WHAT IS BEING ASKED:
Throughout the listing that follows, find each line with the word "tarifa" and copy it.

SUPPLIED MATERIAL:
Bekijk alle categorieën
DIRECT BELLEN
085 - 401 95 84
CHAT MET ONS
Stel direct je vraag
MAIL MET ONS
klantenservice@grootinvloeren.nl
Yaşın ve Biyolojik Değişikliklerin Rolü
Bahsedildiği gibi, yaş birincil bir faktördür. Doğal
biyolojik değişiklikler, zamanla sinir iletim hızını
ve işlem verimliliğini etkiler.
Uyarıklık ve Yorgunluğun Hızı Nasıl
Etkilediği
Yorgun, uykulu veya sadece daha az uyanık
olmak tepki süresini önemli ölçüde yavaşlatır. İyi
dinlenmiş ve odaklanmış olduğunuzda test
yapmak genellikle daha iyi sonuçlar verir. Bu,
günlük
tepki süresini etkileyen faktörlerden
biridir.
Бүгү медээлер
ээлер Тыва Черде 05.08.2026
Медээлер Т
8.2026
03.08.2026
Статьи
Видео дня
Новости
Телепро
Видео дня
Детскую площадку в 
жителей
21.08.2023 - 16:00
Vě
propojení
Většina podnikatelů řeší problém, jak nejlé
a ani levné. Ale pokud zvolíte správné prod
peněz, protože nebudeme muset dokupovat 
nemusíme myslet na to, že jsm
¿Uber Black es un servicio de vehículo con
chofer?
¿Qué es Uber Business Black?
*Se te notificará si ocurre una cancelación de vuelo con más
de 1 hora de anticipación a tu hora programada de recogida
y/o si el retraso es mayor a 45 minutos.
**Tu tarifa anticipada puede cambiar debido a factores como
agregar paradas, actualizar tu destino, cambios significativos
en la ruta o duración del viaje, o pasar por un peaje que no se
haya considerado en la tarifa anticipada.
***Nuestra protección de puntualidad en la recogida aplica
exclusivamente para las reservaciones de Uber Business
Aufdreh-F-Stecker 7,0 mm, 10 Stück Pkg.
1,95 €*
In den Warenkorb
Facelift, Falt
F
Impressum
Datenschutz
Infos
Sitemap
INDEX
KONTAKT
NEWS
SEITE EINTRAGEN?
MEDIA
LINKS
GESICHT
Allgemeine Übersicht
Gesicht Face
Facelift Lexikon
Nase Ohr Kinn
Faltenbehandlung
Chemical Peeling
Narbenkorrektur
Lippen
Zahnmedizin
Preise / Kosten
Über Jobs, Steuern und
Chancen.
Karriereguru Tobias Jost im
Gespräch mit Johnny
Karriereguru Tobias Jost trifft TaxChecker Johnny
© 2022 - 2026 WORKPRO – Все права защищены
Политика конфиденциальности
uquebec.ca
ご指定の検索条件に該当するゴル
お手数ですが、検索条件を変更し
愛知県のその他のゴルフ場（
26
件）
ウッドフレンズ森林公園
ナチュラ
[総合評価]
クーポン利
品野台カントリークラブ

ANSWER TO THE EXERCISE:
**Tu tarifa anticipada puede cambiar debido a factores como
haya considerado en la tarifa anticipada.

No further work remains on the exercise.